TESLA TO TALK TO MARS.
Mr. Tesla announces that, with the co-operation of power-producing companies at Niagara Falls, he is preparing to hail Mars with Niagara's voice. A way has been found at last, it is asserted, for transmitting a wireless message across the gulf which separates this earth from Mars. Once that has been accomplished, and Mars — which is considerably older and supposedly more advanced than us — has acknowledged the receipt of our signal, and sent back flash for flash, it will remain to devise an interplanetary code through the medium of which the scientists of this world and of Mars will be able to understand what each is saying to the other.
Mr. Tesla has been quietly working for several years on a wireless power plant capable of transmitting 10,000 H.P. to any part of the world, or to any of our neighbouring planets, for that matter. The mere matter of distance between despatching and receiving points is absolutely no object whatsoever. Wireless power, Mr. Tesla says, may be sent one million or more miles just as easily as one mile.
Several of the electric-power companies with immense generating plants at Niagara Falls have agreed to co-operate with Mr. Tesla in an effort to reach Mars by wireless.
These Niagara power plants, Mr. Tesla declares, are now capable of producing electrical vibrations of such intensity that, if measured according to ordinary standards, the rate at which their energy is delivered could readily be advanced to a billion horse-power. But no such performance is necessary to produce strong electrical impulses on Mars. Mr. Tesla has estimated that a rate of a few hundred million horse-power is quite sufficient to establish wireless communication with that planet.

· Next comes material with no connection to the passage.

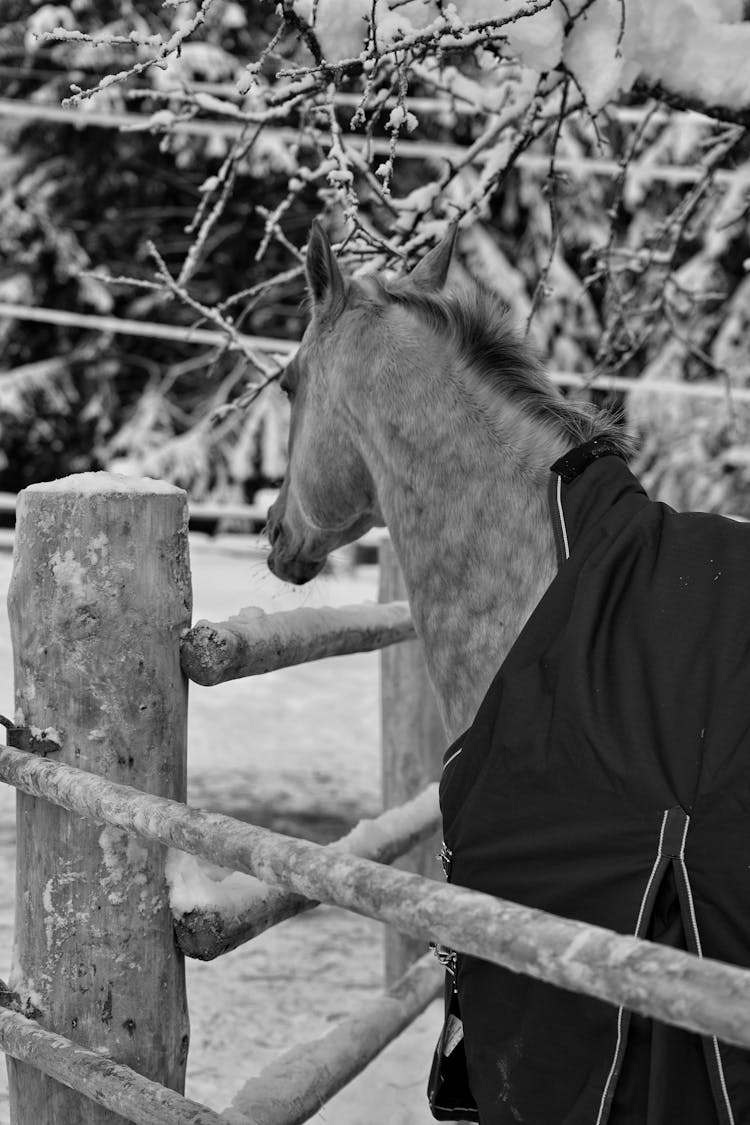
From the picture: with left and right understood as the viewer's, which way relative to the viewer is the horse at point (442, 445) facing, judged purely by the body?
facing away from the viewer and to the left of the viewer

Mr. Tesla's wireless plant, which he had already equipped at Wardenclyffe, L.I., for the sending of long-distance electric waves is to be utilised.
Mr. Tesla seems to believe that Mars is already signalling us:
"The astonishing evidences furnished by Lowell are not only indicative of organic life, but they make it appear very probable that Mars is still populated, and, furthermore, its inhabitants are highly-developed, intelligent beings."
"Is there any proof of such existence?"
"I answer, emphatically, yes, prompted both by instinct, which has never yet deceived me, and observation. I refer to the strange electrical disturbances, the discovery of which I announced six years ago. At that time I was only certain that they were of planetary origin. Now, after mature thought and study, I have come to the positive conclusion that they must have emanated from Mars.
"Such colossal transformation as is observable on the face of Mars could not have been wrought except by beings ahead of us in development.
"What wonder if they are signalling to us? We are sufficiently advanced in electrical science to now that their task is much easier than ours. The question is, Can we transmit electrical energy to that immense distance? This I think myself competent to answer in the affirmative."